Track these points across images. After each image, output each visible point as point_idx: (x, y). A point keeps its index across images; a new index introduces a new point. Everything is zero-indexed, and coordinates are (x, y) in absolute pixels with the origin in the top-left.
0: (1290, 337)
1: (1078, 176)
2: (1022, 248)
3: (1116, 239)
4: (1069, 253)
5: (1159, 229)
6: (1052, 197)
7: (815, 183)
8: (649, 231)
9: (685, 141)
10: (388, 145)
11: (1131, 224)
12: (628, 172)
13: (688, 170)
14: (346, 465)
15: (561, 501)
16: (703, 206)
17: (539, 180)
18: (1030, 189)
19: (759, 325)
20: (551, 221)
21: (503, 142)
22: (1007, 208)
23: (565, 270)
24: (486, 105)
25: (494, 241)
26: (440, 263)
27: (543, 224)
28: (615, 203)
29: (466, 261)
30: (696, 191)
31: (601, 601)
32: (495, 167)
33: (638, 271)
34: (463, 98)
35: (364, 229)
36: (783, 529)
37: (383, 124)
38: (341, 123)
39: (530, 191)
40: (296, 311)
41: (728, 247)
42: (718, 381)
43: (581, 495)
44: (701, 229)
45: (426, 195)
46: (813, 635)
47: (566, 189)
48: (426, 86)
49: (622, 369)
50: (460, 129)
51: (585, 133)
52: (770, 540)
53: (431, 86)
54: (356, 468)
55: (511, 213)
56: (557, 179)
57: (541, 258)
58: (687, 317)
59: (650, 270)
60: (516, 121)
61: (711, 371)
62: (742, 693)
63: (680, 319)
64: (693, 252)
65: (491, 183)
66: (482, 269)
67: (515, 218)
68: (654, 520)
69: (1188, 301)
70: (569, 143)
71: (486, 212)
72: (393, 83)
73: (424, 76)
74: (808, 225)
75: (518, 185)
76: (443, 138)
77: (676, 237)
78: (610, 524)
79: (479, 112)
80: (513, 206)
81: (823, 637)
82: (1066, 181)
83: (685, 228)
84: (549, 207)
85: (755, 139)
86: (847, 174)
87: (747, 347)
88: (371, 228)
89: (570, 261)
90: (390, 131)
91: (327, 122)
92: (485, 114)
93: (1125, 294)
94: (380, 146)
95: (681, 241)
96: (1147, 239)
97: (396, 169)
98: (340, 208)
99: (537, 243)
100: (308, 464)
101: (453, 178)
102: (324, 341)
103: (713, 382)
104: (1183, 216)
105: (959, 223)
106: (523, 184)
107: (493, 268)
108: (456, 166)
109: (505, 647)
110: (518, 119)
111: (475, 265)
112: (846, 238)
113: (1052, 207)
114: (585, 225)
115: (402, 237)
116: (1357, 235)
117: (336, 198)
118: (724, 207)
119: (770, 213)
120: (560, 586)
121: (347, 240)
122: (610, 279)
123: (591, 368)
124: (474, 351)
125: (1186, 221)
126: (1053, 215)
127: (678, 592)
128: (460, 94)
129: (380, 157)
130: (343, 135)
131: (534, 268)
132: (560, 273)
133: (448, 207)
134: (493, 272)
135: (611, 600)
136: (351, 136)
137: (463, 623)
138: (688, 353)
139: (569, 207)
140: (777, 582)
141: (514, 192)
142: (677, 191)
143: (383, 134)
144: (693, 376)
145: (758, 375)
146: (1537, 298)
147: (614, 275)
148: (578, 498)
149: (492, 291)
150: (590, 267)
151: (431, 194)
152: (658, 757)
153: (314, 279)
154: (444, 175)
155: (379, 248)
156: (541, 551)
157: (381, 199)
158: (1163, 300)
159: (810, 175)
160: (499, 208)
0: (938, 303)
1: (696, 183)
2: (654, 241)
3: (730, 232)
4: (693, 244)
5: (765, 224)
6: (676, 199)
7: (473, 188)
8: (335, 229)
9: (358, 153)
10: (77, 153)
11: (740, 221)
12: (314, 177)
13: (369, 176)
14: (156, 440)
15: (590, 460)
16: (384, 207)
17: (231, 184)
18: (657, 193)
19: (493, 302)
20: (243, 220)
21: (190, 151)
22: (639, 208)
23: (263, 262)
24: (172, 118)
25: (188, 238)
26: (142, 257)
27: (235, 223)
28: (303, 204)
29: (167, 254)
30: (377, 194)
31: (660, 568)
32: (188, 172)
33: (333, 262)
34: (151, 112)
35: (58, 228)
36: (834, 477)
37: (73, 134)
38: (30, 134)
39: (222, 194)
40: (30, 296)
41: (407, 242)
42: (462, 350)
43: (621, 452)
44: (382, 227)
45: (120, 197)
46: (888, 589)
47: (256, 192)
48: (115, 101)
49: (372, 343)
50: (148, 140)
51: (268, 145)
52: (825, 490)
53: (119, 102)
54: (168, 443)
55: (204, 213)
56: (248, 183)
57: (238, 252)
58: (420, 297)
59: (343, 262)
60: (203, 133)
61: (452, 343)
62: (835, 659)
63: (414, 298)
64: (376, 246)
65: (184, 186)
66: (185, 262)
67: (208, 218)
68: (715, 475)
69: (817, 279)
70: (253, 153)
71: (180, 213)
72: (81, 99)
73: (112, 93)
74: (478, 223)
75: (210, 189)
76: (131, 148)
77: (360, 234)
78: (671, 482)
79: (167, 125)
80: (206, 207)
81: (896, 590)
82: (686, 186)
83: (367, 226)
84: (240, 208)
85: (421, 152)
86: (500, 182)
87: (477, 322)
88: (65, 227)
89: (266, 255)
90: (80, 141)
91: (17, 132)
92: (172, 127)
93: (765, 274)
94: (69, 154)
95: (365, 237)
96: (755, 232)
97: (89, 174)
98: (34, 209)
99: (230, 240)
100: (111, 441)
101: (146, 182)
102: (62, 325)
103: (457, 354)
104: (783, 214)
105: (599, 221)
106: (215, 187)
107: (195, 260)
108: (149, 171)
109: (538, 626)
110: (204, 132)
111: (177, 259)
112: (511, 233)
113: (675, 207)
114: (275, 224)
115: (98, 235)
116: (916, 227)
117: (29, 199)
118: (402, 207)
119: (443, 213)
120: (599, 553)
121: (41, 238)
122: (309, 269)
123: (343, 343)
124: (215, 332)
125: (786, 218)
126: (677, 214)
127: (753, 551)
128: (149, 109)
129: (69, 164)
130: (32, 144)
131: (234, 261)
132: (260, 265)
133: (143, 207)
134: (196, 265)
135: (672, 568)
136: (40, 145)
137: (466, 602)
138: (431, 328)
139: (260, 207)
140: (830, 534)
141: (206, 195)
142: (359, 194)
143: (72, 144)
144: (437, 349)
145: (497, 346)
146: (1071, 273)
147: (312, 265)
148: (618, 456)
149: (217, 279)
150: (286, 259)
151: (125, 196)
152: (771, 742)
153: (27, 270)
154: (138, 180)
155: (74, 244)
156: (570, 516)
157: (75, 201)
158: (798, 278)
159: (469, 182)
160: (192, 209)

> Exercise brief
Render the material, starting at its first line and ending at the line containing "2: (1022, 248)", as a Markdown table with the columns Row and Line, one numbered row per line and any blank lines left out.

> Result of this task
| Row | Line |
|---|---|
| 1 | Track these points across images. After each image, output each visible point as point_idx: (x, y). A point keeps its index across images; a new index introduces a new point. Everything is zero-indexed, and coordinates are (x, y) in absolute pixels with the origin in the top-left. |
| 2 | 0: (1290, 337) |
| 3 | 1: (1078, 176) |
| 4 | 2: (1022, 248) |